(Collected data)
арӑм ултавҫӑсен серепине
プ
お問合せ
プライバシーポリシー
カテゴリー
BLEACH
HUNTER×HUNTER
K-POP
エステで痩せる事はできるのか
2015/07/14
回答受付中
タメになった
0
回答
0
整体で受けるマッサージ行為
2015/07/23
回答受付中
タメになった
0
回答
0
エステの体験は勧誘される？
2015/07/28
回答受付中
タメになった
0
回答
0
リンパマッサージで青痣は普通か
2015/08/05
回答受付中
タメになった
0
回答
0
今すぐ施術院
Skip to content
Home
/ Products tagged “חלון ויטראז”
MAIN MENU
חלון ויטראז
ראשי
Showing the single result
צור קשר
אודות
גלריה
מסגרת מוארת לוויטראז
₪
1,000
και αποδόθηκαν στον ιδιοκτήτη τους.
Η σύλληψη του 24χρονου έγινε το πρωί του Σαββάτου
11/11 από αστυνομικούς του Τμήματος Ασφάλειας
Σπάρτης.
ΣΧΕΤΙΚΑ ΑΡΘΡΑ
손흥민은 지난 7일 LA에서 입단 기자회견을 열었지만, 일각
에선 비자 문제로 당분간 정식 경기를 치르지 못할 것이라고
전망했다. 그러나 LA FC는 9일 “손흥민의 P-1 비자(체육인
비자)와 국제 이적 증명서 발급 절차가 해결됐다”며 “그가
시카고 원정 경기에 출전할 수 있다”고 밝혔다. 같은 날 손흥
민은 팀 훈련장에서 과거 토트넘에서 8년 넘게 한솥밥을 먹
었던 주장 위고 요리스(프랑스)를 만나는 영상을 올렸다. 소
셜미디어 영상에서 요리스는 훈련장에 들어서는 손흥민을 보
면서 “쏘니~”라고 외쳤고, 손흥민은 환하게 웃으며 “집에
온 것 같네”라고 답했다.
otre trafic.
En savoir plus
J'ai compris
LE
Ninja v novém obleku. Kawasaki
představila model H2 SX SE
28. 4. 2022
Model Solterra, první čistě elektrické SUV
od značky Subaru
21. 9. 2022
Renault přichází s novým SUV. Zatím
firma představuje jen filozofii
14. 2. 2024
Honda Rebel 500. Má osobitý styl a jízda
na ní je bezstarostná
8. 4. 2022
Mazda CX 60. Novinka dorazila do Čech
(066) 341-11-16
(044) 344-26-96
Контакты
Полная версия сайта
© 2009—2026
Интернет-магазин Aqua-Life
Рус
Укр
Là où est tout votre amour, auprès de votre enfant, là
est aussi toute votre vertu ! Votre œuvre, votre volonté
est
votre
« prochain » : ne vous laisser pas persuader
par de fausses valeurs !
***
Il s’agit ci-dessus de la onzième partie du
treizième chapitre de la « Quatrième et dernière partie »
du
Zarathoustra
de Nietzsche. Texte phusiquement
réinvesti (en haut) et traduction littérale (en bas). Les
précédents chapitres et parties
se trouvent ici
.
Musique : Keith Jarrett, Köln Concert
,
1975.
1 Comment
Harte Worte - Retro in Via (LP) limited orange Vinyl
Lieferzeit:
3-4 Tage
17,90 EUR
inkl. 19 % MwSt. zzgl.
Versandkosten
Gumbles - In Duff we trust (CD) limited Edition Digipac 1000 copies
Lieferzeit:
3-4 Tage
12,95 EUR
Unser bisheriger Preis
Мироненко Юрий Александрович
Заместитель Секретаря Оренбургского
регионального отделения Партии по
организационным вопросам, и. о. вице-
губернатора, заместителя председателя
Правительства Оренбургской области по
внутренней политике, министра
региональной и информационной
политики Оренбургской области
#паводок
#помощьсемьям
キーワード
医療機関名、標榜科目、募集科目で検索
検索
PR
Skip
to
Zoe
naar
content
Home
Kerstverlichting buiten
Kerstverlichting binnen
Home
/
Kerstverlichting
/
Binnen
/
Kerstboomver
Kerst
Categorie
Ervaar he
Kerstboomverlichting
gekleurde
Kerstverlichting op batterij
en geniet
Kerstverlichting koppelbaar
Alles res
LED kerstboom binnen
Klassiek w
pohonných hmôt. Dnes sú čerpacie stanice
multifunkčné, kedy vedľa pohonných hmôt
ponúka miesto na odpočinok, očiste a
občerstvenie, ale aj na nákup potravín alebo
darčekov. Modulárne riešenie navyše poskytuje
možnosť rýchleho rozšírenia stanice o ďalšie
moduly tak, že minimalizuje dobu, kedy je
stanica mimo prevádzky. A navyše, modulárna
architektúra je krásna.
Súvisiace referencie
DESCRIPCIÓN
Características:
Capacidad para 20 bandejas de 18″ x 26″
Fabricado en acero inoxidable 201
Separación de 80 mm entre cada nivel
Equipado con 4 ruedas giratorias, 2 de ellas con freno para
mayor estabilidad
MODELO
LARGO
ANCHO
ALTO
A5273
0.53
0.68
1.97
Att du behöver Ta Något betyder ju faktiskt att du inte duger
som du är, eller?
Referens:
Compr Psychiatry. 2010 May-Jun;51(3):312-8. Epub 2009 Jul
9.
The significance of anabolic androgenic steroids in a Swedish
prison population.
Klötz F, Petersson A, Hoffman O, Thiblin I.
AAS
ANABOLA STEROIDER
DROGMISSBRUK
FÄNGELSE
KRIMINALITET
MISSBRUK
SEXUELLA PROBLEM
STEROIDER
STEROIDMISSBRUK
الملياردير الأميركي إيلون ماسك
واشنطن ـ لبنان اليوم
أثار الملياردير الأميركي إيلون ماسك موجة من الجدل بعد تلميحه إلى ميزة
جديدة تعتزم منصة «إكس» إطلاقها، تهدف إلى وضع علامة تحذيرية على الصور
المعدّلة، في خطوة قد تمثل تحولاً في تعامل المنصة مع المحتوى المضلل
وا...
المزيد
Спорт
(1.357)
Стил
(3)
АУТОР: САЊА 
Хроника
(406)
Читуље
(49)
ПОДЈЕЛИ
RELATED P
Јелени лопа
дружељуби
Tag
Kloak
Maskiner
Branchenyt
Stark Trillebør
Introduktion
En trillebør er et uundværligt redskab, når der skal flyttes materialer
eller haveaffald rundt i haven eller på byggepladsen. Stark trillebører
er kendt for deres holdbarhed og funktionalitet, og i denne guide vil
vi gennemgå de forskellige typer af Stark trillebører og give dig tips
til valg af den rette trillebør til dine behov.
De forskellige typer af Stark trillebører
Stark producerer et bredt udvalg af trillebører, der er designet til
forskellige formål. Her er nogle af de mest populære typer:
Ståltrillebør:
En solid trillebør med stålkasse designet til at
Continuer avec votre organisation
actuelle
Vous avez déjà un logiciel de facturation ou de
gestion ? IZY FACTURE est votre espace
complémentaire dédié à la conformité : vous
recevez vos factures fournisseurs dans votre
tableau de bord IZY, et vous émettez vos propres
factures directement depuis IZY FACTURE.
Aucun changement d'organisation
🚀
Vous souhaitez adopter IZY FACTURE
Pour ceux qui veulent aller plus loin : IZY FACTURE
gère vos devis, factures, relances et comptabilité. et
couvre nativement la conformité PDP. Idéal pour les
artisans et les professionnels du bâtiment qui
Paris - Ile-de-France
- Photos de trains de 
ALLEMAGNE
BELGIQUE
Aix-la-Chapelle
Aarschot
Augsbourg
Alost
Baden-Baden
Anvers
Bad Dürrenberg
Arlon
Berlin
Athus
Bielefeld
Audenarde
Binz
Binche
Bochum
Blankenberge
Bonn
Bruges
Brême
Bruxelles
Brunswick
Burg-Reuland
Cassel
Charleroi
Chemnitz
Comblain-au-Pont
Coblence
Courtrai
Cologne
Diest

Exercise details:
Reproduce every line of text in each of the entries above without altering any characters, spacing, or line order.

Task solution:
арӑм ултавҫӑсен серепине
プ
お問合せ
プライバシーポリシー
カテゴリー
BLEACH
HUNTER×HUNTER
K-POP
エステで痩せる事はできるのか
2015/07/14
回答受付中
タメになった
0
回答
0
整体で受けるマッサージ行為
2015/07/23
回答受付中
タメになった
0
回答
0
エステの体験は勧誘される？
2015/07/28
回答受付中
タメになった
0
回答
0
リンパマッサージで青痣は普通か
2015/08/05
回答受付中
タメになった
0
回答
0
今すぐ施術院
Skip to content
Home
/ Products tagged “חלון ויטראז”
MAIN MENU
חלון ויטראז
ראשי
Showing the single result
צור קשר
אודות
גלריה
מסגרת מוארת לוויטראז
₪
1,000
και αποδόθηκαν στον ιδιοκτήτη τους.
Η σύλληψη του 24χρονου έγινε το πρωί του Σαββάτου
11/11 από αστυνομικούς του Τμήματος Ασφάλειας
Σπάρτης.
ΣΧΕΤΙΚΑ ΑΡΘΡΑ
손흥민은 지난 7일 LA에서 입단 기자회견을 열었지만, 일각
에선 비자 문제로 당분간 정식 경기를 치르지 못할 것이라고
전망했다. 그러나 LA FC는 9일 “손흥민의 P-1 비자(체육인
비자)와 국제 이적 증명서 발급 절차가 해결됐다”며 “그가
시카고 원정 경기에 출전할 수 있다”고 밝혔다. 같은 날 손흥
민은 팀 훈련장에서 과거 토트넘에서 8년 넘게 한솥밥을 먹
었던 주장 위고 요리스(프랑스)를 만나는 영상을 올렸다. 소
셜미디어 영상에서 요리스는 훈련장에 들어서는 손흥민을 보
면서 “쏘니~”라고 외쳤고, 손흥민은 환하게 웃으며 “집에
온 것 같네”라고 답했다.
otre trafic.
En savoir plus
J'ai compris
LE
Ninja v novém obleku. Kawasaki
představila model H2 SX SE
28. 4. 2022
Model Solterra, první čistě elektrické SUV
od značky Subaru
21. 9. 2022
Renault přichází s novým SUV. Zatím
firma představuje jen filozofii
14. 2. 2024
Honda Rebel 500. Má osobitý styl a jízda
na ní je bezstarostná
8. 4. 2022
Mazda CX 60. Novinka dorazila do Čech
(066) 341-11-16
(044) 344-26-96
Контакты
Полная версия сайта
© 2009—2026
Интернет-магазин Aqua-Life
Рус
Укр
Là où est tout votre amour, auprès de votre enfant, là
est aussi toute votre vertu ! Votre œuvre, votre volonté
est
votre
« prochain » : ne vous laisser pas persuader
par de fausses valeurs !
***
Il s’agit ci-dessus de la onzième partie du
treizième chapitre de la « Quatrième et dernière partie »
du
Zarathoustra
de Nietzsche. Texte phusiquement
réinvesti (en haut) et traduction littérale (en bas). Les
précédents chapitres et parties
se trouvent ici
.
Musique : Keith Jarrett, Köln Concert
,
1975.
1 Comment
Harte Worte - Retro in Via (LP) limited orange Vinyl
Lieferzeit:
3-4 Tage
17,90 EUR
inkl. 19 % MwSt. zzgl.
Versandkosten
Gumbles - In Duff we trust (CD) limited Edition Digipac 1000 copies
Lieferzeit:
3-4 Tage
12,95 EUR
Unser bisheriger Preis
Мироненко Юрий Александрович
Заместитель Секретаря Оренбургского
регионального отделения Партии по
организационным вопросам, и. о. вице-
губернатора, заместителя председателя
Правительства Оренбургской области по
внутренней политике, министра
региональной и информационной
политики Оренбургской области
#паводок
#помощьсемьям
キーワード
医療機関名、標榜科目、募集科目で検索
検索
PR
Skip
to
Zoe
naar
content
Home
Kerstverlichting buiten
Kerstverlichting binnen
Home
/
Kerstverlichting
/
Binnen
/
Kerstboomver
Kerst
Categorie
Ervaar he
Kerstboomverlichting
gekleurde
Kerstverlichting op batterij
en geniet
Kerstverlichting koppelbaar
Alles res
LED kerstboom binnen
Klassiek w
pohonných hmôt. Dnes sú čerpacie stanice
multifunkčné, kedy vedľa pohonných hmôt
ponúka miesto na odpočinok, očiste a
občerstvenie, ale aj na nákup potravín alebo
darčekov. Modulárne riešenie navyše poskytuje
možnosť rýchleho rozšírenia stanice o ďalšie
moduly tak, že minimalizuje dobu, kedy je
stanica mimo prevádzky. A navyše, modulárna
architektúra je krásna.
Súvisiace referencie
DESCRIPCIÓN
Características:
Capacidad para 20 bandejas de 18″ x 26″
Fabricado en acero inoxidable 201
Separación de 80 mm entre cada nivel
Equipado con 4 ruedas giratorias, 2 de ellas con freno para
mayor estabilidad
MODELO
LARGO
ANCHO
ALTO
A5273
0.53
0.68
1.97
Att du behöver Ta Något betyder ju faktiskt att du inte duger
som du är, eller?
Referens:
Compr Psychiatry. 2010 May-Jun;51(3):312-8. Epub 2009 Jul
9.
The significance of anabolic androgenic steroids in a Swedish
prison population.
Klötz F, Petersson A, Hoffman O, Thiblin I.
AAS
ANABOLA STEROIDER
DROGMISSBRUK
FÄNGELSE
KRIMINALITET
MISSBRUK
SEXUELLA PROBLEM
STEROIDER
STEROIDMISSBRUK
الملياردير الأميركي إيلون ماسك
واشنطن ـ لبنان اليوم
أثار الملياردير الأميركي إيلون ماسك موجة من الجدل بعد تلميحه إلى ميزة
جديدة تعتزم منصة «إكس» إطلاقها، تهدف إلى وضع علامة تحذيرية على الصور
المعدّلة، في خطوة قد تمثل تحولاً في تعامل المنصة مع المحتوى المضلل
وا...
المزيد
Спорт
(1.357)
Стил
(3)
АУТОР: САЊА 
Хроника
(406)
Читуље
(49)
ПОДЈЕЛИ
RELATED P
Јелени лопа
дружељуби
Tag
Kloak
Maskiner
Branchenyt
Stark Trillebør
Introduktion
En trillebør er et uundværligt redskab, når der skal flyttes materialer
eller haveaffald rundt i haven eller på byggepladsen. Stark trillebører
er kendt for deres holdbarhed og funktionalitet, og i denne guide vil
vi gennemgå de forskellige typer af Stark trillebører og give dig tips
til valg af den rette trillebør til dine behov.
De forskellige typer af Stark trillebører
Stark producerer et bredt udvalg af trillebører, der er designet til
forskellige formål. Her er nogle af de mest populære typer:
Ståltrillebør:
En solid trillebør med stålkasse designet til at
Continuer avec votre organisation
actuelle
Vous avez déjà un logiciel de facturation ou de
gestion ? IZY FACTURE est votre espace
complémentaire dédié à la conformité : vous
recevez vos factures fournisseurs dans votre
tableau de bord IZY, et vous émettez vos propres
factures directement depuis IZY FACTURE.
Aucun changement d'organisation
🚀
Vous souhaitez adopter IZY FACTURE
Pour ceux qui veulent aller plus loin : IZY FACTURE
gère vos devis, factures, relances et comptabilité. et
couvre nativement la conformité PDP. Idéal pour les
artisans et les professionnels du bâtiment qui
Paris - Ile-de-France
- Photos de trains de 
ALLEMAGNE
BELGIQUE
Aix-la-Chapelle
Aarschot
Augsbourg
Alost
Baden-Baden
Anvers
Bad Dürrenberg
Arlon
Berlin
Athus
Bielefeld
Audenarde
Binz
Binche
Bochum
Blankenberge
Bonn
Bruges
Brême
Bruxelles
Brunswick
Burg-Reuland
Cassel
Charleroi
Chemnitz
Comblain-au-Pont
Coblence
Courtrai
Cologne
Diest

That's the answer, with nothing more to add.